= RFIQin =

Brand of cooking appliances

RFIQin logo

RFIQin, also referred to as RFIQ, is a patented automatic cooking device that consists of three different sized pans, a portable induction heater, and recipe cards, which is designed by Vita Craft Corporation, but is currently only sold in Japan through Vita Craft Japan. Electronics are embedded in the cookware, which monitor the food and send wireless signals to adjust the temperature of the induction heater accordingly; this prevents the loss of nutrients and saves thermal energy because the food is not overheated. Specialized recipe cards transmit a wireless signal to the RFIQin system when a recipe card is waved under the handle of the pan, initiating the cooking process. Each recipe card can include 23 distinct recipe steps. The recipe cards have cooking steps to follow that are indicated by a beeping sound from the induction heater. The system can cook almost all types of food, including cakes and fried foods.

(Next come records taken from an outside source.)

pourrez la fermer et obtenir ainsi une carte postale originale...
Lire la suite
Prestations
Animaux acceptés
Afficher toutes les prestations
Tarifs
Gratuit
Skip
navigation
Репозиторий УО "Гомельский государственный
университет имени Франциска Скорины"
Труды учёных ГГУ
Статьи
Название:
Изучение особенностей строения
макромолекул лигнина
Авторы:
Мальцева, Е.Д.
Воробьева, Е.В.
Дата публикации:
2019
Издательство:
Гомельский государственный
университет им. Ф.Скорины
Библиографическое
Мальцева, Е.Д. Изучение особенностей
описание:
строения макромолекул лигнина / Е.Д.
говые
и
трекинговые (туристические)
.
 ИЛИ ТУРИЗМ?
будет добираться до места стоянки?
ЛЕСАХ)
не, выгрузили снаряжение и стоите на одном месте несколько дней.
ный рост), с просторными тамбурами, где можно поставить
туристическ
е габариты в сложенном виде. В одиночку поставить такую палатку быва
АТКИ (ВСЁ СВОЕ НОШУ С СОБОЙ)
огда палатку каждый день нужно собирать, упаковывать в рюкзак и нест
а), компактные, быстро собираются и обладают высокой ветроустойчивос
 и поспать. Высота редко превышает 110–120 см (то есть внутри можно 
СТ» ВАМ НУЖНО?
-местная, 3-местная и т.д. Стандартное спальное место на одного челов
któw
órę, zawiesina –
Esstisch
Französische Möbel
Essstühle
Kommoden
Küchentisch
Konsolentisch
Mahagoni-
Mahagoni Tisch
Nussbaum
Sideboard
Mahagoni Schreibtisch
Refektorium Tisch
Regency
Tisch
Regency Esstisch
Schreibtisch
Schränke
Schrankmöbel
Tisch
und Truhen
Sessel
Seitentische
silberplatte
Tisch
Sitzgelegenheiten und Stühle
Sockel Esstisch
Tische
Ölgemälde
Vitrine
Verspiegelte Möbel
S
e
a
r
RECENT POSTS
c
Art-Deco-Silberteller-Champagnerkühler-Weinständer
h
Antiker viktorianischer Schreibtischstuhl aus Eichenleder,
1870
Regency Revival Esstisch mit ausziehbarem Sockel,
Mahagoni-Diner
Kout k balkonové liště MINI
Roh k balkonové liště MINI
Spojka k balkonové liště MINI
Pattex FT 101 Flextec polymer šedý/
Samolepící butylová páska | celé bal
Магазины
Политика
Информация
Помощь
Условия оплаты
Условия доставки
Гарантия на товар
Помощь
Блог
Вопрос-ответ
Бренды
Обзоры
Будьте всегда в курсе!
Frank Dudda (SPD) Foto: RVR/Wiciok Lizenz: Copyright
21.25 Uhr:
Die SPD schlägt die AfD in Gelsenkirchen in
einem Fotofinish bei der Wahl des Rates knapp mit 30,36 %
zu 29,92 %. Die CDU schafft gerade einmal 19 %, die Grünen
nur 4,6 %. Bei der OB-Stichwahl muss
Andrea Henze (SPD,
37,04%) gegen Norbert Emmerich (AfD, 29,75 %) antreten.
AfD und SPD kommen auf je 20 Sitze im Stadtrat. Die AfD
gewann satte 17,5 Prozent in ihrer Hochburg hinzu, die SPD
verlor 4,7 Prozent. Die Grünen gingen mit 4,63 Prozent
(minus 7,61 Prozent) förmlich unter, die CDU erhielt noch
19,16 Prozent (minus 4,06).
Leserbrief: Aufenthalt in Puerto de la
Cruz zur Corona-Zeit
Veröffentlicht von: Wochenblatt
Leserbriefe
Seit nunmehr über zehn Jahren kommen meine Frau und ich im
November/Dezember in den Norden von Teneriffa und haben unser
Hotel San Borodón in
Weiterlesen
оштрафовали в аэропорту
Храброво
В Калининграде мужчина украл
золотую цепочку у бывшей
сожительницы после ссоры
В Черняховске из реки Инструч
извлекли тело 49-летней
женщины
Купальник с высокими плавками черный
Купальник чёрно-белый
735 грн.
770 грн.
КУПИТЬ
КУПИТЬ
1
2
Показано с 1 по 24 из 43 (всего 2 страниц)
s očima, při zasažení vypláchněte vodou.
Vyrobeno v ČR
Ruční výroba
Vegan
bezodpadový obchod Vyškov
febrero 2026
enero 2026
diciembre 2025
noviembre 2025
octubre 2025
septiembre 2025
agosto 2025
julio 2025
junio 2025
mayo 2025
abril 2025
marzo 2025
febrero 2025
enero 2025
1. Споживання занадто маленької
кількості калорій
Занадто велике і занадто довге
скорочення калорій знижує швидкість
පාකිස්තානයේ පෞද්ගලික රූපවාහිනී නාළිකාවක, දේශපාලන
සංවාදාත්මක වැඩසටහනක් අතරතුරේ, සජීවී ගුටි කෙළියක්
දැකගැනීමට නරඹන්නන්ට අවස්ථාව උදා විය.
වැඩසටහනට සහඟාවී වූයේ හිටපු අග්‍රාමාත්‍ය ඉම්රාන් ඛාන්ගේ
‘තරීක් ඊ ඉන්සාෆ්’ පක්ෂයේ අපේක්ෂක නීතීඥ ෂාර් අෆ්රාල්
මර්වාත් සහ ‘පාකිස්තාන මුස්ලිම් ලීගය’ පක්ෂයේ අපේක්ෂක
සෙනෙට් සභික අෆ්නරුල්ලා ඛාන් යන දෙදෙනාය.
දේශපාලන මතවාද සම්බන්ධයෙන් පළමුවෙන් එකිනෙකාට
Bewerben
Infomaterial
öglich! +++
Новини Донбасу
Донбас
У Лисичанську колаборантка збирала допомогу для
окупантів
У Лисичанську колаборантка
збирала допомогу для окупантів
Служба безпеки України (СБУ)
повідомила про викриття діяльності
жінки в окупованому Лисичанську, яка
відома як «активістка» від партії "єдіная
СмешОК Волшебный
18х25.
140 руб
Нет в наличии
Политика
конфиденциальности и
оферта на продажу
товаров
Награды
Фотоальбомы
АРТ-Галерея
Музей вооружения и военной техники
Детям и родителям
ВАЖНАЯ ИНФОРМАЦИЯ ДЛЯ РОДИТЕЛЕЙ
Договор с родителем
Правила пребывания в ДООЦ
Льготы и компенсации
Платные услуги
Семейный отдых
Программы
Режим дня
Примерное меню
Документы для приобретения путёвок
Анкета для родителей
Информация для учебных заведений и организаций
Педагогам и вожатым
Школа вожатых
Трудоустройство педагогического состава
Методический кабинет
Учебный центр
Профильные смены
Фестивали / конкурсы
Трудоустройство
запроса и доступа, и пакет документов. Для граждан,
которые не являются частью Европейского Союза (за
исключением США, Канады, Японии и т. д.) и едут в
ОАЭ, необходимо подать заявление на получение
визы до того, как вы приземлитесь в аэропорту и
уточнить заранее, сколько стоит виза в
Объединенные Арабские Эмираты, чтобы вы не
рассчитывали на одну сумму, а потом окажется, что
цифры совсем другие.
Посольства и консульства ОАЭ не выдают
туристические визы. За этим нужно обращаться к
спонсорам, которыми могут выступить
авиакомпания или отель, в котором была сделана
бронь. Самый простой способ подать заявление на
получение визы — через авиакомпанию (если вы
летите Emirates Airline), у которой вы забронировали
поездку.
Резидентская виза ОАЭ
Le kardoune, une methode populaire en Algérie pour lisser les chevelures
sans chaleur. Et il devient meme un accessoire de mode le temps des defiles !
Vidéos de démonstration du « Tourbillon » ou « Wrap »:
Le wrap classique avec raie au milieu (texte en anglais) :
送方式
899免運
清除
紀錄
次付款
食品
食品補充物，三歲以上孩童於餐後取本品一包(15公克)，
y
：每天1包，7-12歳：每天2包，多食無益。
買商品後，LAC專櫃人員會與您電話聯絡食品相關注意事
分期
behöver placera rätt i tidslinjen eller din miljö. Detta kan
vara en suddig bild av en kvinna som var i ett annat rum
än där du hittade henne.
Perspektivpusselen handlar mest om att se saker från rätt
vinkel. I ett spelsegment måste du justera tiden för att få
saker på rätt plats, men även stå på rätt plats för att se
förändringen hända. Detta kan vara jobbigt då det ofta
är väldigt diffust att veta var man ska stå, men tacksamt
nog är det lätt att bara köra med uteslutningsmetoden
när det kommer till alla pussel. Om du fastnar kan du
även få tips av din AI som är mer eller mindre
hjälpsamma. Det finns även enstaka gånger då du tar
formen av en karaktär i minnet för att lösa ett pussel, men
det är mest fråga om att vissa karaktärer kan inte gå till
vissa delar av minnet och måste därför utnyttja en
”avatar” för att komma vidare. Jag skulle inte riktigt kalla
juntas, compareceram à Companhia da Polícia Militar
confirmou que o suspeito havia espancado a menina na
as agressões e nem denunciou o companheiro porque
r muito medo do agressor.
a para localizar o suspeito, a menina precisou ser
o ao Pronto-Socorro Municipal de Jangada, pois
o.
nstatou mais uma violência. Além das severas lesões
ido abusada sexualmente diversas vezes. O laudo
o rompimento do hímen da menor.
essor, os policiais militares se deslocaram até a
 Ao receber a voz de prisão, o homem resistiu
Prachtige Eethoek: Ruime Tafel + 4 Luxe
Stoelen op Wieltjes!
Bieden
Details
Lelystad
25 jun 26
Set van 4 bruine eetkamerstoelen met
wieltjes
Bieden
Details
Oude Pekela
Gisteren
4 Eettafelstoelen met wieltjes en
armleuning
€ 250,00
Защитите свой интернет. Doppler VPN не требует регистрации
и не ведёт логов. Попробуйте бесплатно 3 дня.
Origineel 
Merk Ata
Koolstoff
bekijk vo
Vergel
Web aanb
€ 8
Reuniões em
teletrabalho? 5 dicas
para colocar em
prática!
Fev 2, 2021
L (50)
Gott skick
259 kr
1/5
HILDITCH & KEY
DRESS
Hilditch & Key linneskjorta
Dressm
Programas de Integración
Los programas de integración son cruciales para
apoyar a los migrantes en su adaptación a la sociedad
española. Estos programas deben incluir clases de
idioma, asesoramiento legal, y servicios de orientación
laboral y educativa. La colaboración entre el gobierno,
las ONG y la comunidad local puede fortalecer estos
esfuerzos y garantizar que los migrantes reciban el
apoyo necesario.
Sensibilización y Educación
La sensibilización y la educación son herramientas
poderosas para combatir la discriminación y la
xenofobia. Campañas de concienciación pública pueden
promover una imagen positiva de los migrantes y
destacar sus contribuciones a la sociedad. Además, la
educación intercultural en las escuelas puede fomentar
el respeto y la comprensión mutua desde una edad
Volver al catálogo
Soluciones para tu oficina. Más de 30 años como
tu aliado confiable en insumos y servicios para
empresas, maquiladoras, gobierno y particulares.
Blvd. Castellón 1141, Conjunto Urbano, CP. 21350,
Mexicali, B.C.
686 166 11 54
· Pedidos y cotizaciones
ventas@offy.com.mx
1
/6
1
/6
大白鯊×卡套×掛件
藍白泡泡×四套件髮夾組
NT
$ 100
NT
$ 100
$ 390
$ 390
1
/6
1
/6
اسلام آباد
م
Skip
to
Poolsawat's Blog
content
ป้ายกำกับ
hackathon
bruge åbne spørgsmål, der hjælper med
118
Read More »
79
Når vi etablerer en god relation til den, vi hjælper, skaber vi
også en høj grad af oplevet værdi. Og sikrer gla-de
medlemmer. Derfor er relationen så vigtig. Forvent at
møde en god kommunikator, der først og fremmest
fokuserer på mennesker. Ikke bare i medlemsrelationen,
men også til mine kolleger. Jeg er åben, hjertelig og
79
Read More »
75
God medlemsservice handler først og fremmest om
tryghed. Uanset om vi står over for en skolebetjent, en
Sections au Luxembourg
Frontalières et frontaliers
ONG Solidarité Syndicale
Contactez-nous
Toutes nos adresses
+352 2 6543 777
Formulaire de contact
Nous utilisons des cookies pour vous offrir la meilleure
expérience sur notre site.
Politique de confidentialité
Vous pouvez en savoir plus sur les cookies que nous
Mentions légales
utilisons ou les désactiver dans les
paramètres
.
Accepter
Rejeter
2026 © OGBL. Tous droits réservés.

Each pan is embedded with a RFID tag in the handle of cookware, which is covered by a special pan tag that protects the RFID tag from heat and moisture. A temperature sensor connected to the RFID tag is imbedded within a tunnel in the bottom center of the pan.
The RFID tag monitors the food 16 times per second and transmits a proprietary signal to the |induction heater regarding the heating characteristics of the contents as well as the temperature of the contents to adjust the heat accordingly; the special pan tag is not battery powered and does not need to be recharged.

During the cooking process the food does not need to be monitored or stirred because the pans use waterless cooking methods and the induction heater uses alternating pulses to control the heat, so the liquid in the pans continually revolves in a circular motion. The RFIQin pans are built with a vapor seal that enables the pans to use techniques of pressure cooking. The portable induction heater and cookware can be used in a manual mode as a regular induction heater.

Popular Science reported RFIQin will cost $600; however, in May 2006, The Sacramento Bee reported that RFIQin costs $2,100 (241,500 yen) in Japan.